─── Source document ───

By: José Henrique D’Apollo,1José Henrique D’Apollo is a principal in Baker & McKenzie’s Caracas office who specializes in litigation and arbitration. He also has vast experience in corporate and civil law in commercial and civil litigation. Gabriel De Jesús2Gabriel De Jesús is a local partner in Baker & McKenzie’s Caracas office who specializes in litigation and arbitration. He also has experience in civil and commercial litigation. and Johanan Ruiz3Johanan Ruiz is a senior attorney in Baker & McKenzie’s Caracas office who specializes in litigation and arbitration. He has experience in civil and commercial litigation

A. Legislation, Trends and Tendencies

A.1 Legislation

Commercial arbitration in Venezuela continues to be governed by the Law on Commercial Arbitration (LCA) (7 April 1998; Official Gazette No. 36.530) based on the UNCITRAL Model Law. The LCA governs domestic and international arbitration.

Foreign arbitral awards continue to be enforceable in Venezuela without need for an exequatur. Enforcement may only be denied for the reasons provided for in Article 49 of the LCA.

Venezuela is a party to the following treaties relating to arbitration: the New York Convention; the Inter-American Convention on Extraterritorial Validity of Foreign Judgments and Arbitral Awards, and the Panama Convention. It became a member of Mercosur on 12 August 2012. On 30 July 2012, the National Assembly passed the Law Approving the Amendment of the Los Olivos Protocol for the Settlement of Disputes signed in Brasilia on 19 January 2007. According to the provisions of the Protocol in force, the State of Venezuela and its individuals, through the procedures established, can access this mechanism for the settlement of disputes arising in the interpretation and application of the Mercosur rules.

In relation to investment arbitration, Venezuela withdrew from ICSID on 24 July 2012. However, ICSID arbitration is still applicable for: (a) contracts in which the parties expressly agreed to that remedy; and (b) cases concerning BITs that specify ICSID for the resolution of investment disputes.

B. Cases

B.1 Piercing the Corporate Veil

In a pending ICC case, after the submission of the arbitral request, the plaintiff filed a Request of Addition on the basis of Article 7 of the ICC Rules to add the shareholders of the defendant company to the arbitration, based on the application of the theory of piercing the corporate veil. The plaintiff alleged that the shareholders were the beneficiaries of the activities of the defendant company and, therefore, must answer for the latter’s breaches. The shareholders opposed this request, alleging that: (i) since the shareholders had not executed the arbitration agreement, they did not have capacity to be sued in the arbitration; (ii) the shareholders had not participated in the preparation and execution of the agreement that was the object of the complaint, nor did they take part in the gas project; and (iii) Venezuelan law establishes a separation of legal personalities and of patrimonies between the company and its shareholders, so that each of them should individually answer for its own obligations.

Pursuant to Articles 6.3 and 6.4 of the ICC Rules, the shareholders requested that the General Secretary Office of the Court remand the Request of Addition to the court to decide prima facie. The court decided to leave to the Arbitral Tribunal the decision as to whether or not to consider the shareholders as parties. This decision is expected to be issued as part of the final arbitral award.

─── Excerpted data ───

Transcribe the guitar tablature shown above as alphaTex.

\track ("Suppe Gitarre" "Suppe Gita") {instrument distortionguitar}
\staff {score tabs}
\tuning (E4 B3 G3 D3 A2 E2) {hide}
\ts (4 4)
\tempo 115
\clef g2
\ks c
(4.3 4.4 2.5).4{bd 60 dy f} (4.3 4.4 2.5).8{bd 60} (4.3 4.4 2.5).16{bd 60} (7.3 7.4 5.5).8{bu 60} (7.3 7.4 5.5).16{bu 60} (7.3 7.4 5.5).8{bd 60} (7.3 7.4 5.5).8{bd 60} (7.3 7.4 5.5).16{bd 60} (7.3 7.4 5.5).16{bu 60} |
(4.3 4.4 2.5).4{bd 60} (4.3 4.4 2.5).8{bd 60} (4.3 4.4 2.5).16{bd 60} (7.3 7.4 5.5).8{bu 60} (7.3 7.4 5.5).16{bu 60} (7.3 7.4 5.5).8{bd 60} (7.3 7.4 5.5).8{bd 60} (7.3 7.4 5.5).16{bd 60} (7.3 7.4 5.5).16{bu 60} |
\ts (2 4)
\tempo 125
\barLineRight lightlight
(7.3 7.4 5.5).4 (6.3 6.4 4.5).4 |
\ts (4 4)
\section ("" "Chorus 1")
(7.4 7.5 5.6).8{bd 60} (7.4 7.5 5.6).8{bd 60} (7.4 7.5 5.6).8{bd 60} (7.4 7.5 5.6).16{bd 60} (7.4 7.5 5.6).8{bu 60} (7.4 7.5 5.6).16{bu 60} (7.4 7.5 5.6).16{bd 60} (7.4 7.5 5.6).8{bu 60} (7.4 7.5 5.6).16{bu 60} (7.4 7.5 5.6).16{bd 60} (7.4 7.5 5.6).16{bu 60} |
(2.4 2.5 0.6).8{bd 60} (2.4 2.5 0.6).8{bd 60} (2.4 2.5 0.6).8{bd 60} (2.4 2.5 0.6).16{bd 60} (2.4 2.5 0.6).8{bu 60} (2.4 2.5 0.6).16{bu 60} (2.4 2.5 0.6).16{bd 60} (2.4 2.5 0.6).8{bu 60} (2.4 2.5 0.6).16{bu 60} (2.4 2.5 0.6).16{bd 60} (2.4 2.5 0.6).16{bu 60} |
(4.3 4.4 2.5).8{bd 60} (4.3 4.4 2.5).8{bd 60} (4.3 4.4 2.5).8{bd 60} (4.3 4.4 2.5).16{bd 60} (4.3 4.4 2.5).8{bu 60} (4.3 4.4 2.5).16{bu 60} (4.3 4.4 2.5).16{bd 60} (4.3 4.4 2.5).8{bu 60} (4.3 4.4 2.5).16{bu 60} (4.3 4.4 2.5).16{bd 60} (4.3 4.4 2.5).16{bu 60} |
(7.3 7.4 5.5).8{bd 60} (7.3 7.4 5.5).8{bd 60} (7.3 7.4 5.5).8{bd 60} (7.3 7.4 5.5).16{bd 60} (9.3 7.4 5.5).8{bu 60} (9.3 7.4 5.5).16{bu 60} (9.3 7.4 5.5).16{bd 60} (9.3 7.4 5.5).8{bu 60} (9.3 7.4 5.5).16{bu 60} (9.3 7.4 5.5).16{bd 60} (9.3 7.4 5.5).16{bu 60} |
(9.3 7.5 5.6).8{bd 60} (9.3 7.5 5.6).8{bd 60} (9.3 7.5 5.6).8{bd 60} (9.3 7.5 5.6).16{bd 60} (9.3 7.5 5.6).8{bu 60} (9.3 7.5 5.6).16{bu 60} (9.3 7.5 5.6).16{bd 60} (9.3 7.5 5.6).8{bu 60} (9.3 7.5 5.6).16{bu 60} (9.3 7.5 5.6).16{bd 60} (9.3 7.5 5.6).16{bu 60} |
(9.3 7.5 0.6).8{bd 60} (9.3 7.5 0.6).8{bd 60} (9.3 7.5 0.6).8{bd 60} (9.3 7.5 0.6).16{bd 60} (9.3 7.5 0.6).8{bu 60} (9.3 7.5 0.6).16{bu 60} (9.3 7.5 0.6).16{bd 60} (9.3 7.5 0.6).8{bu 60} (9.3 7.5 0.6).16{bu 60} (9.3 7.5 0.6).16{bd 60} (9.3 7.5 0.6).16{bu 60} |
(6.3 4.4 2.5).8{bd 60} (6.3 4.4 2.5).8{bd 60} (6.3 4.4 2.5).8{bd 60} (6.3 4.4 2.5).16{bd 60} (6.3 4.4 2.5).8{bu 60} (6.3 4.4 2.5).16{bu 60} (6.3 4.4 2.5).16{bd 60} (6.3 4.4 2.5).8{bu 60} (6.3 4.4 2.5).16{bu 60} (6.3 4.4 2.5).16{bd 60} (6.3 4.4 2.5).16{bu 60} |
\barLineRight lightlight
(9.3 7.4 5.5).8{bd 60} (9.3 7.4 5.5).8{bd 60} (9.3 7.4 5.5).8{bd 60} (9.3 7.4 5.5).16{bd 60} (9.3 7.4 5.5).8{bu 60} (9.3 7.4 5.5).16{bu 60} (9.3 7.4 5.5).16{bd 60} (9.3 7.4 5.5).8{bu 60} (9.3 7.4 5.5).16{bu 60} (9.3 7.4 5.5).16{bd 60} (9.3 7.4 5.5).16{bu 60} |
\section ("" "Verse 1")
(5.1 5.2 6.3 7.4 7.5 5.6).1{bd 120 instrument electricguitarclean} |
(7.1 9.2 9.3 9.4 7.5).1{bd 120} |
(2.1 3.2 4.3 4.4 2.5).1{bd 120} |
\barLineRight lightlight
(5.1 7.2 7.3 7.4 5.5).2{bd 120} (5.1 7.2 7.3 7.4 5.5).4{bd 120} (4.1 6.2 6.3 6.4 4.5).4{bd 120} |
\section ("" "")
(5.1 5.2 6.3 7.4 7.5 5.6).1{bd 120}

───

[Exercise set]:
[a] According to the article on arbitration in Venezuela, on what date did Venezuela withdraw from ICSID?
[b] Write a continuation of the article on arbitration in Venezuela, picking up after its last sentence.

[Answers for the tasks]:
[a] On 24 July 2012.

[b]
C. Costs in International Arbitration

C.1 Allocation of Costs

The LCA establishes two rules concerning the final allocation of costs in arbitration. Firstly, Article 20 of the LCA provides that “the costs of the arbitration will be established by the arbitral tribunal in the award, which will also decide who will be in charge of covering such costs and the corresponding proportion.” This provision applies to the merits phase of the case and must be applied in ad hoc arbitration when the parties have not agreed anything else in this respect. It may also be applied to institutional arbitration when the parties so agree expressly, all in accordance with Article 15 of the LCA.

Thus, Venezuelan arbitration law has conferred on the arbitrators full discretionary powers to decide on the allocation of the arbitration costs between the parties, according to the particulars of each case. The rules of the main arbitration centers in Venezuela contain provisions that grant the same discretionary powers to the arbitrators to decide on the allocation of costs.

In general, the procedural rule on costs applicable to the majority of the lawsuits before Venezuelan courts is that a party that has lost its case in its entirety must bear all the costs of the procedure, including the lawyers’ fees of the winning party. If the loss is not total but partial, then each party must bear its respective costs. This procedural rule, although not compulsory in arbitration proceedings except by express agreement of the parties, will inevitably influence the opinion of the arbitrators when exercising the power to allocate costs established in Article 20 of the LCA.

The second rule of the LCA on the allocation of costs in arbitration is that found in Article 46, which is compulsorily applicable by Venezuelan courts at the end of the nullity procedure against an arbitration award. This rule establishes that in a nullity appeal, “when any of the causes alleged is accepted, the appeal will be dismissed, the appealing party will be ordered to pay court costs and the award will be deemed of compulsory compliance for the parties.” In other words, a person requesting the nullity of an award before the competent courts of Venezuela will be ordered to pay the costs of the appeal, unless at least one of the causes for nullity is accepted. This order will be for 100 percent of the costs and expenses which the other party had incurred in the defense of the arbitration award. This provision cannot be revoked by an agreement between the parties.

C.2 Security for Costs

The LCA provides for two cases in which the ordinary courts should request a bond or guarantee by way of security for costs, and a third case in which the arbitral tribunal is empowered to request it if the tribunal considers it necessary.

The first case is provided in Article 43 of the LCA, pursuant to which the filing of a nullity appeal before ordinary courts does not suspend the enforcement of the award, except if, at the request of the appealing party, the Superior Court so decides “after the posting of a bond by the appealing party to guarantee the enforcement of the award and the eventual damages in case the appeal was rejected.”

The second case is provided in Article 45 of the LCA, which provides that “the writ by means of which the Superior Court accepts the appeal will determine the bond that the appealing party must post to secure the outcome of the proceedings. The term to post the bond must be ten (10) court working days as of the issuance of such writ. If the bond is not posted or the appeal is not supported, the court will not accept the appeal.”

The third case is established in Article 26 of the LCA, which provides that, except by agreement on the contrary between the parties, the arbitral tribunal may issue the precautionary measures it deems necessary concerning the object of the litigation. The Arbitral Tribunal may request sufficient guaranty by the requesting party. In this case, unlike those above, the requirement of guaranty is a discretionary power of the arbitral tribunal; that is, it is not compulsory.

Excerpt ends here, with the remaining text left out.